Cordes et âmes : Mirecourt, terre de luthiers
PASCAL BASTIEN POUR « LE MONDE »
ReportageC’est dans ce village des Vosges que de prestigieux instruments à cordes utilisés par les meilleurs solistes de la planète sont fabriqués. Un savoir-faire perpétué par une poignée d’artisans d’exception.
Dans la plaine lorraine, un ciel anthracite pèse de toute sa masse sur l’horizon. Ce sont déjà les Vosges, mais pas encore ses reliefs. Des champs, des pâturages, des chênaies, un paysage presque plat, clôturé, imprégné de crachin, cerne Mirecourt en cette fin d’après-midi. Dans le village, les rues alignent leurs crépis abîmés jusqu’au centre-bourg, où la pointe effilée du clocher semble vouloir écorcher le coton gris des nuages.
« Nous subissons la concurrence de la Chine, mais eux utilisent des procédés industriels, pour aller vite. Alors que nous, nous avons besoin de lenteur », Alain Carbonaré, luthier à Mirecourt.
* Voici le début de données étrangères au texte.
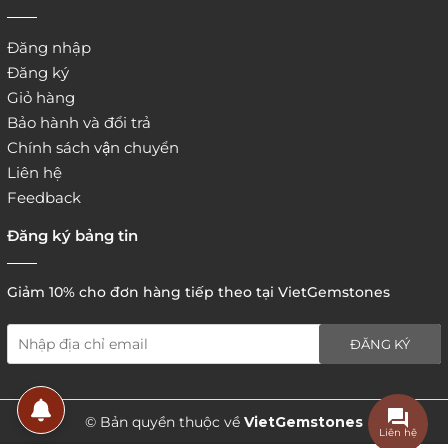
Đăng nhập
Đăng ký
Giỏ hàng
Bảo hành và đổi trả
Chính sách vận chuyển
Liên hệ
Feedback
Đăng ký bảng tin
Giảm 10% cho đơn hàng tiếp theo tại VietGemstones
ĐĂNG KÝ
5. Hình thức thanh toán
© Bản quyền thuộc về
VietGemstones
Liên hệ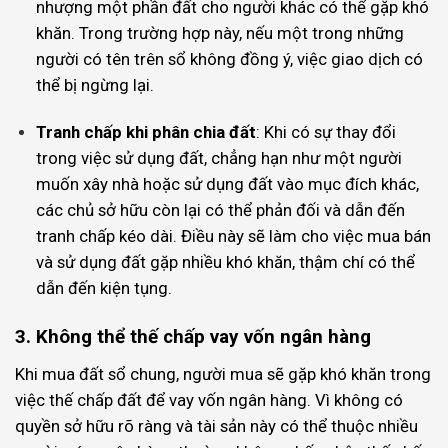
nhượng một phần đất cho người khác có thể gặp khó
khăn. Trong trường hợp này, nếu một trong những
người có tên trên sổ không đồng ý, việc giao dịch có
thể bị ngừng lại.
Tranh chấp khi phân chia đất
: Khi có sự thay đổi
trong việc sử dụng đất, chẳng hạn như một người
muốn xây nhà hoặc sử dụng đất vào mục đích khác,
các chủ sở hữu còn lại có thể phản đối và dẫn đến
tranh chấp kéo dài. Điều này sẽ làm cho việc mua bán
và sử dụng đất gặp nhiều khó khăn, thậm chí có thể
dẫn đến kiện tụng.
3. Không thể thế chấp vay vốn ngân hàng
Khi mua đất sổ chung, người mua sẽ gặp khó khăn trong
việc thế chấp đất để vay vốn ngân hàng. Vì không có
quyền sở hữu rõ ràng và tài sản này có thể thuộc nhiều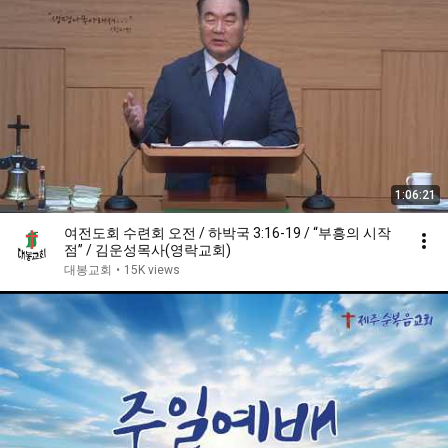
1:06:21
여전도회 수련회 오전 / 하박국 3:16-19 / “부흥의 시작
점” / 김운성목사(영락교회)
대봉교회
•
15K views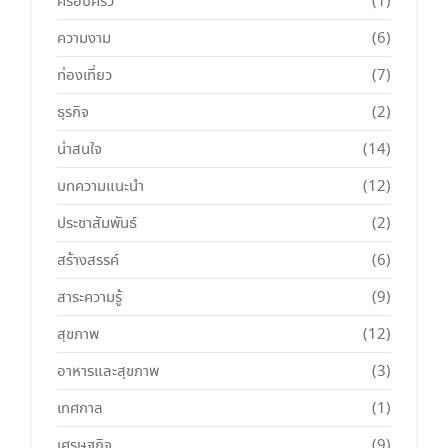
ครอบครัว
(1)
ความงาม
(6)
ท่องเที่ยว
(7)
ธุรกิจ
(2)
น่าสนใจ
(14)
บทความแนะนำ
(12)
ประชาสัมพันธ์
(2)
สร้างสรรค์
(6)
สาระความรู้
(9)
สุขภาพ
(12)
อาหารและสุขภาพ
(3)
เทศกาล
(1)
เศรษฐกิจ
(9)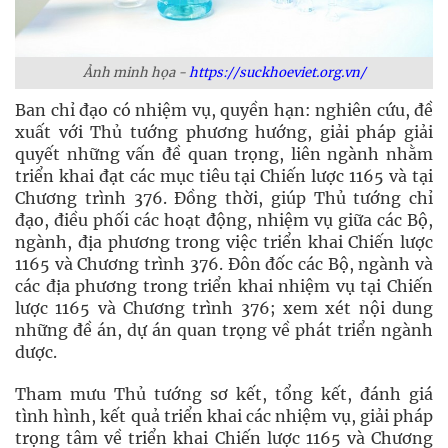
Ảnh minh họa -
https://suckhoeviet.org.vn/
Ban chỉ đạo có nhiệm vụ, quyền hạn: nghiên cứu, đề
xuất với Thủ tướng phương hướng, giải pháp giải
quyết những vấn đề quan trọng, liên ngành nhằm
triển khai đạt các mục tiêu tại Chiến lược 1165 và tại
Chương trình 376. Đồng thời, giúp Thủ tướng chỉ
đạo, điều phối các hoạt động, nhiệm vụ giữa các Bộ,
ngành, địa phương trong việc triển khai Chiến lược
1165 và Chương trình 376. Đôn đốc các Bộ, ngành và
các địa phương trong triển khai nhiệm vụ tại Chiến
lược 1165 và Chương trình 376; xem xét nội dung
những đề án, dự án quan trọng về phát triển ngành
dược.
Tham mưu Thủ tướng sơ kết, tổng kết, đánh giá
tình hình, kết quả triển khai các nhiệm vụ, giải pháp
trọng tâm về triển khai Chiến lược 1165 và Chương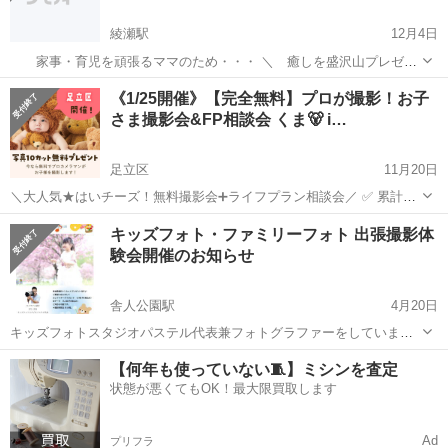
綾瀬駅
12月4日
家事・育児を頑張るママのため・・・ ＼ 癒しを盛沢山プレゼン
ト🎁🎅🎄 ／ 【12/15(金)10:00-16:00】 ヨガ×エステ×フォトのクリス
東京
足立区
綾瀬駅
育児
ベビー
《1/25開催》【完全無料】プロが撮影！お子
マス限定コラボイベント開催決定◎ ☐Open 10:00 ...
さま撮影会&FP相談会 くま🐻 i…
足立区
11月20日
＼大人気★はいチーズ！無料撮影会➕ライフプラン相談会／ ✅ 累計
10000組参加の大人気イベント！ ✅ スマホ・デジカメで撮影し放題 ✅
東京
足立区
育児
カメラマン
キッズフォト・ファミリーフォト 出張撮影体
カメラマン撮影データ10枚プレゼント♪ ✅ 衣装・小物も無料💛 ✅ ハー
験会開催のお知らせ
フバ...
舎人公園駅
4月20日
キッズフォトスタジオパステル代表兼フォトグラファーをしていま
す、村上と申します。 当社は元保育士が運営しているキッズフォト出
東京
足立区
舎人公園駅
育児
体験会
【何年も使っていない🧵】ミシンを査定
張写真撮影専門店として、東京都練馬区を拠点に展開いたしておりま
状態が悪くてもOK！最大限買取します
す。 今週末と来週末の2日間、...
Ad
プリフラ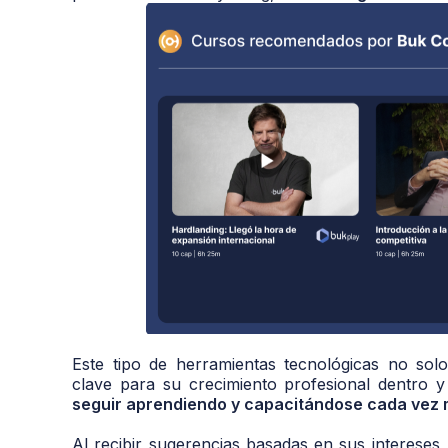
Este tipo de herramientas tecnológicas no solo
clave para su crecimiento profesional dentro 
seguir aprendiendo y capacitándose cada vez
Al recibir sugerencias basadas en sus intereses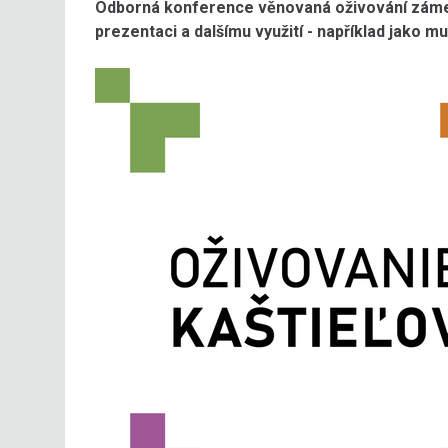
Odborná konference věnovaná oživování zámečk
prezentaci a dalšímu využití - například jako m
Mirecourt n’aimante pas autant les touristes que les thermes de Contrexéville et de Vittel, tout proches. Le village a pourtant du charme, avec sa rivière, le Madon, qui serpente sagement à l’ombre des tilleuls jaunis, des halles voûtées et des portes du centre-ville, qui ouvrent parfois, au bout d’étroits couloirs, sur d’incroyables cours Renaissance aux escaliers somptueusement décorés… Et c’est grâce à lui que la France chante et danse depuis près de cinq siècles.
A l’orée du XVIIe siècle, c’est ici, dans le chef-lieu d’un des grands bailliages du duché de Lorraine, qu’apparaissent les premiers « faiseurs » de violons. Là que naissent des dynasties de luthiers et d’archetiers, puis les grandes fabriques, au milieu du XIXe, qui accélèrent la cadence, employant jusqu’à 800 salariés. Violons, violoncelles, altos, contrebasses, guitares, orgues… A un tempo soutenu, le village inonde le pays de dizaines de milliers d’instruments, avant que le succès de la musique enregistrée puis la crise des années 1930 sonnent la fin du bal.
Enfin, pas tout à fait. Les politiques locaux ont mis beaucoup d’argent sur la table pour que le savoir-faire ne quitte pas le village. Une école de lutherie, aujourd’hui renommée, a été ouverte en 1970, puis un musée, trois ans plus tard, qui borde aujourd’hui le Madon. Mais surtout, une poignée de résistants, une quinzaine de luthiers et d’archetiers, fabrique toujours des pièces d’exception. Grâce à eux, c’est encore ici que s’écrit l’histoire presque mystique des plus prestigieux instruments à cordes français, qui passeront entre les mains des meilleurs solistes de la planète. Sur rendez-vous, ces « artistes du bois » ouvrent les portes de leurs ateliers aux visiteurs de passage.
Derrière le large portail de la maison-atelier d’Alain Carbonaré, on devine, entreposé dans une grange, un amoncellement de bûches débitées en quartiers. Le bois encombre en fait les deux étages de sa vaste demeure. Le couloir de l’entrée est enseveli sous une forêt de planches, des carcasses d’instruments aux courbes féminines sont suspendues aux murs, tandis que sur le sol se tortillent dans la sciure, comme des mèches blondes et bouclées, d’innombrables copeaux de bois.